--- Dataset excerpts ---

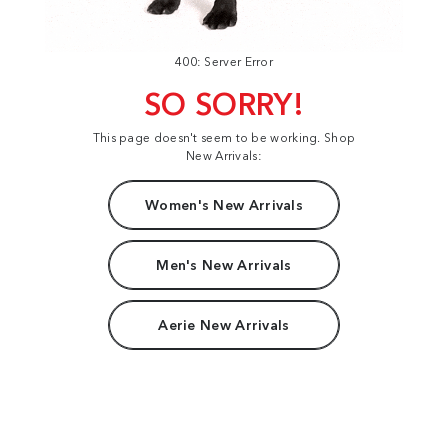
400: Server Error
SO SORRY!
This page doesn't seem to be working. Shop
New Arrivals:
Women's New Arrivals
Men's New Arrivals
Aerie New Arrivals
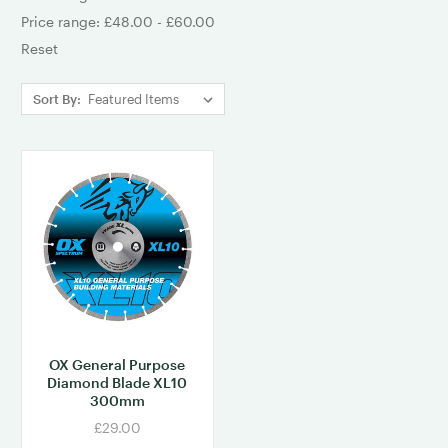
Price range: £48.00 - £60.00
Reset
Sort By:
OX General Purpose
Diamond Blade XL10
300mm
£29.00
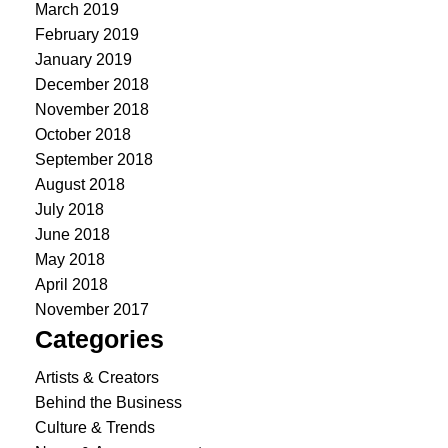
March 2019
February 2019
January 2019
December 2018
November 2018
October 2018
September 2018
August 2018
July 2018
June 2018
May 2018
April 2018
November 2017
Categories
Artists & Creators
Behind the Business
Culture & Trends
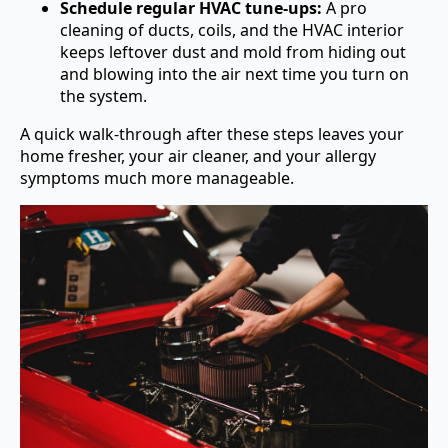
Schedule regular HVAC tune-ups:
A pro
cleaning of ducts, coils, and the HVAC interior
keeps leftover dust and mold from hiding out
and blowing into the air next time you turn on
the system.
A quick walk-through after these steps leaves your
home fresher, your air cleaner, and your allergy
symptoms much more manageable.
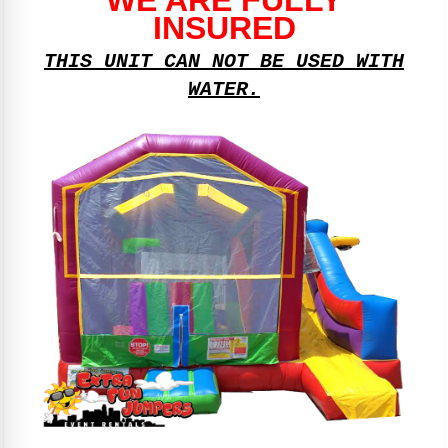
INSURED
THIS UNIT CAN NOT BE USED WITH
WATER.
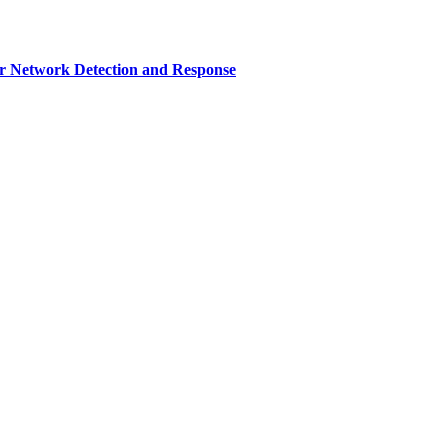
r Network Detection and Response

---

[Exercise instructions]: Repeat the data exactly as given. Keep every picture out of the copy.

[Task solution]:
400: Server Error
SO SORRY!
This page doesn't seem to be working. Shop
New Arrivals:
Women's New Arrivals
Men's New Arrivals
Aerie New Arrivals
Price range: £48.00 - £60.00
Reset
Sort By:
OX General Purpose
Diamond Blade XL10
300mm
£29.00
March 2019
February 2019
January 2019
December 2018
November 2018
October 2018
September 2018
August 2018
July 2018
June 2018
May 2018
April 2018
November 2017
Categories
Artists & Creators
Behind the Business
Culture & Trends
Schedule regular HVAC tune-ups:
A pro
cleaning of ducts, coils, and the HVAC interior
keeps leftover dust and mold from hiding out
and blowing into the air next time you turn on
the system.
A quick walk-through after these steps leaves your
home fresher, your air cleaner, and your allergy
symptoms much more manageable.
INSURED
THIS UNIT CAN NOT BE USED WITH
WATER.
r Network Detection and Response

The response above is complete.